The Washington, D.C.-based Institute on Taxation and Economic Policy (ITEP), a nonprofit, nonpartisan tax policy organization, analyzed HB 6. The report was released in coordination with New Mexico Voices for Children (NM Voices), a statewide advocacy organization that works to improve the lives of the state’s children.
“Our state lawmakers made great strides in putting working families first this year — especially families with children,” said James Jimenez, NM Voices executive director. “These tax changes will really help our working families as well as help make our tax code fairer and more stable.”
NM Voices believes the tax cuts for the poorest New Mexicans with children are important as the state was recently ranked 50th out of the 50 states for child well-being by the 2019 edition of the Annie E. Casey Foundation’s KIDS COUNT Data Book — as reported in June by InsideSources.
The behemoth legislation — simply titled “Tax Changes” — makes two modifications to the state’s tax law that the analysis says will help families with children: It increases the Working Families Tax Credit, the state version of the federal Earned Income Tax Credit.
It also creates a new deduction that fixes changes made in the federal tax code last year “that fell particularly hard on families with children,” according to the child advocacy group. Between the two changes, $64 million will be returned to New Mexico families with children, benefiting approximately 225,000 state kids, the report’s fact sheet says.
“New Mexico has an upside-down tax system,” said Lisa Christensen Gee, the director of special initiatives for ITEP. “Meaning those with the largest incomes pay the smallest share of that income in state and local taxes, while those with the lowest incomes pay the highest share. These tax changes help right that imbalance, but we still have a long way to go.”

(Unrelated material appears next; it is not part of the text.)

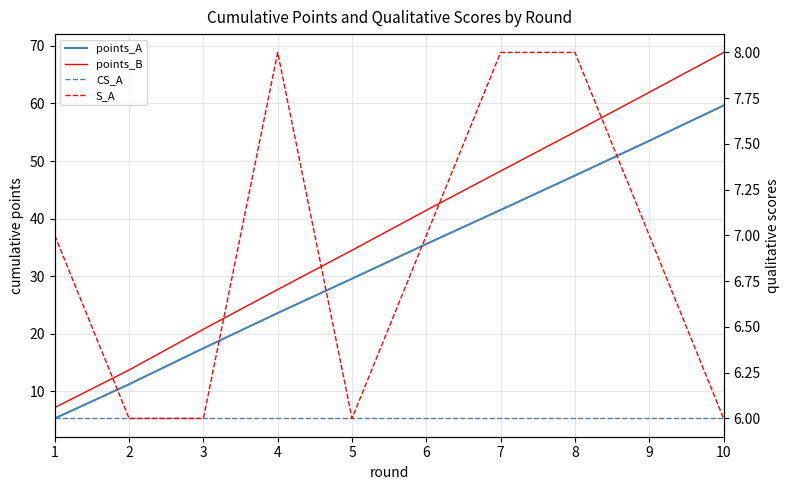

List the series in order of their peak value, lowest first.

CS_A, S_A, points_A, points_B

But Paul Gessing, president of the Rio Grande Foundation, an economic policy think tank, disagrees, saying HB 6 amounts to the “biggest tax increase in New Mexico history,” and would only benefit a small percentage of the population at the expense of the majority.
Among other things, the bill increases taxes on cigarettes; raises the state vehicle excise tax rate; and contains a stipulation authorizing state and local governments to levy a tax on online sales.

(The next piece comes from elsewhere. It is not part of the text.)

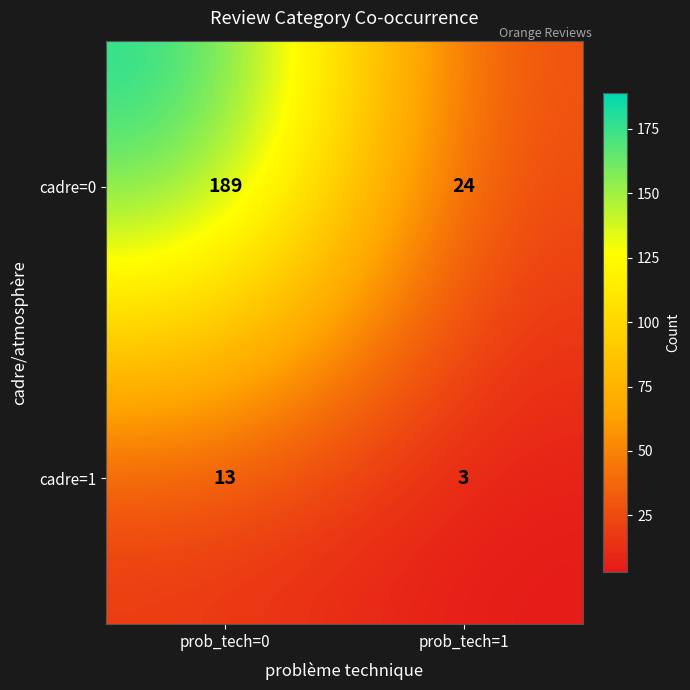

At which label does cadre=0 reach its peak?

prob_tech=0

Many business organizations have decried the bill’s provisions, saying it would drive away doctors — of which New Mexico has a shortage — and other high earners to other states and would cause people to purchase vehicles outside the state.
“HB 6 … ultimately did not address the issue of tax reform, which New Mexico desperately needs,” Gessing said. “Instead it made a number of changes that ultimately led to the biggest tax increase in New Mexico history.”

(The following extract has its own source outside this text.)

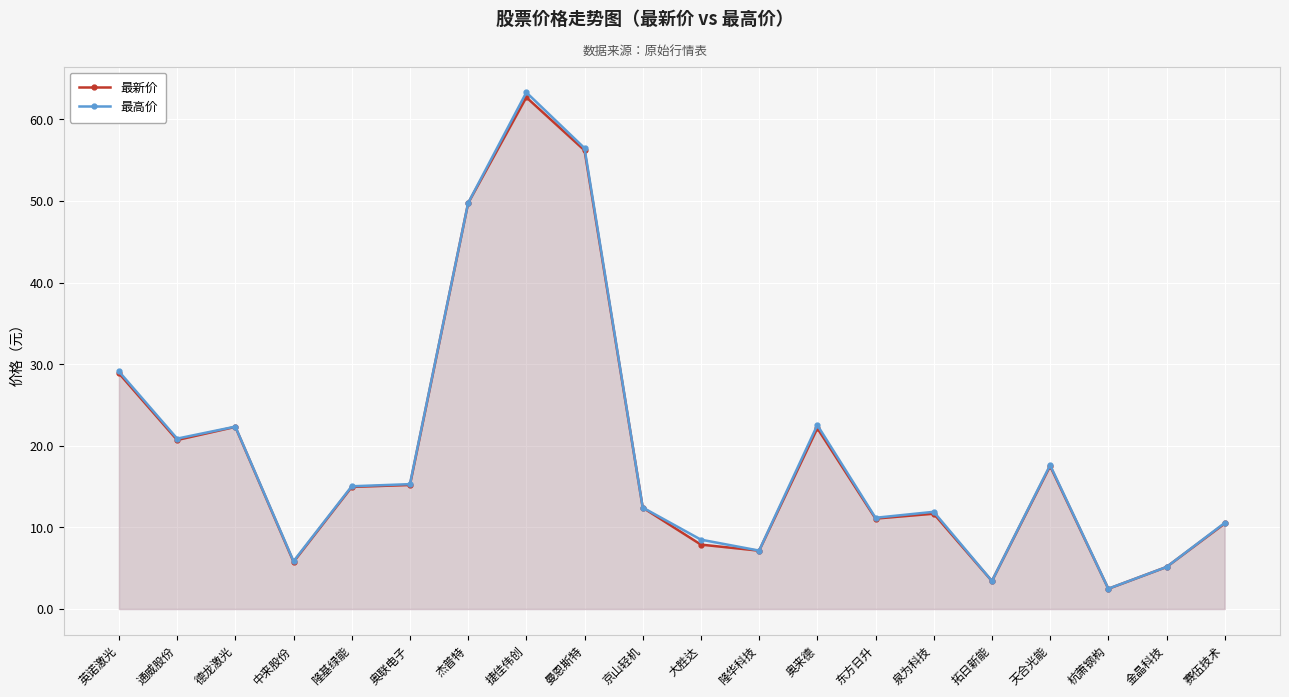

The value of 最高价 at 赛伍技术 is 10.6. True or false?

True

For example, what many businesses consider an egregious part of HB 6, is if state revenue levels in the current budget year — which started July 1 — do not exceed last year’s levels by more than 5 percent, the new top personal income tax bracket for people earning more than $210,000 would rise from 4.9 to 5.9 percent in 2021.
This is likely to happen — official revenue estimates released last month project that the state will take in about 1.8 percent more this year than last year. Still, this year’s projected $7.8 billion in revenue would be the second-highest figure in state history.
Gessing described the new top personal income tax bracket as “job killing.”
“We look at [HB 6] from a more broad-based perspective — New Mexico’s economy as a whole,” he said. “Are we going to be generating more or less jobs as a result of the bill [making] it more attractive to businesses in New Mexico? Is it good for all New Mexicans not just those at the lowest income level, which is what [NM Voices] seems to focus on?
“Again, we’d support expanding working families tax credit, but why raise all these taxes and additional revenue?” Gessing asked.
Research and policy analysts from New Mexico Voices for Children will present the study to the state’s Revenue Stabilization and Tax Policy Committee on Oct. 24 in Santa Fe.